I'm fresh out of the hospital and freshly diagnosed with a (apparently rather large) ulcer. The last time they did an endoscopy they noticed I had lesions but no actual hole. After Wednesday's endoscopy they found the culprit. They're not sure it's causing all my problems, but it's definitely causing some of them. I need to have another test on Tuesday where I drink something nasty and they x-ray me and follow the path. There's a chance that the ulcer is preventing food from going where it needs to go. I think that might be right considering I've zarfed up everything I've eaten today. But thank god I'm home.

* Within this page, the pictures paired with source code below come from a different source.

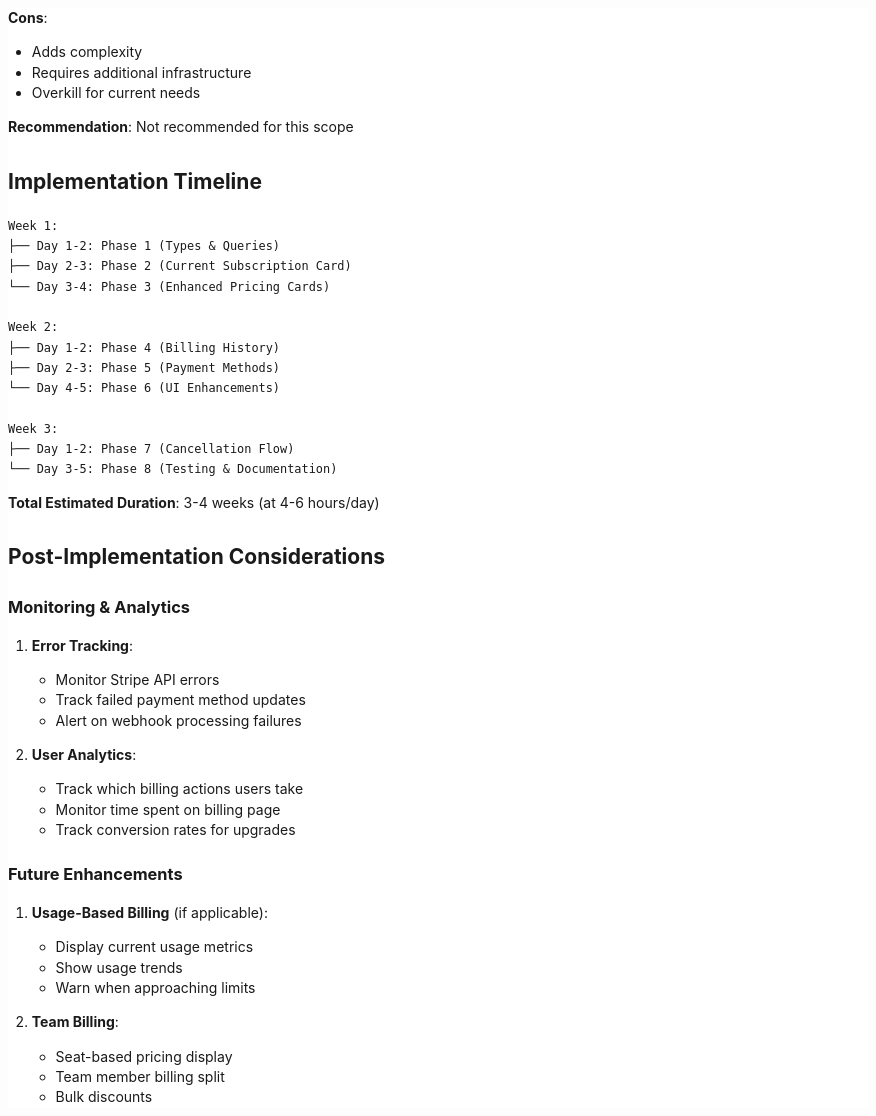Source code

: **Cons**:

- Adds complexity
- Requires additional infrastructure
- Overkill for current needs

**Recommendation**: Not recommended for this scope

## Implementation Timeline

```
Week 1:
├── Day 1-2: Phase 1 (Types & Queries)
├── Day 2-3: Phase 2 (Current Subscription Card)
└── Day 3-4: Phase 3 (Enhanced Pricing Cards)

Week 2:
├── Day 1-2: Phase 4 (Billing History)
├── Day 2-3: Phase 5 (Payment Methods)
└── Day 4-5: Phase 6 (UI Enhancements)

Week 3:
├── Day 1-2: Phase 7 (Cancellation Flow)
└── Day 3-5: Phase 8 (Testing & Documentation)
```

**Total Estimated Duration**: 3-4 weeks (at 4-6 hours/day)

## Post-Implementation Considerations

### Monitoring & Analytics

1. **Error Tracking**:
   - Monitor Stripe API errors
   - Track failed payment method updates
   - Alert on webhook processing failures

2. **User Analytics**:
   - Track which billing actions users take
   - Monitor time spent on billing page
   - Track conversion rates for upgrades

### Future Enhancements

1. **Usage-Based Billing** (if applicable):
   - Display current usage metrics
   - Show usage trends
   - Warn when approaching limits

2. **Team Billing**:
   - Seat-based pricing display
   - Team member billing split
   - Bulk discounts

I hate hospitals. Fine places full of noble, caring, hard-working people. And completely non-conducive to healing. Aside from the lovely drugs that kept me from noticing the pain in my back and tummy, the entire week was awful. I'm not exaggerating when I say I had no sleep for two of the nights I was there. Between them coming in every hour to check on my condition, getting blood drawn at between 4 and 5 every morning, and regular comings in for my vital signs -- it was nearly impossible to sleep. Add in lots of noises from the corridor, alarms going off, an uncomfortable bed, my usual pain, and missing Husband and Cipher (the World's Most Amazing Cat, Screw You if You Don't Agree tm), I just never slept.

Yesterday when I got home at about 4 I took a bath and jumped into bed....and woke up at 9:30 last night. I got up for a while, went back to sleep an hour later and slept until nearly 11 this morning. I haven't slept that long in ages! But god did I need it. I'm still really week after having not eaten for a week, but at least I'm rested.

Anyway, not much to report. But I am relieved that, at last, there is something to fight against. I'm on drugs, might need an operation if the food isn't going to the right place, but damned glad to be home.

Thanks to everyone who called to find out what the heck happened to me. I love you all.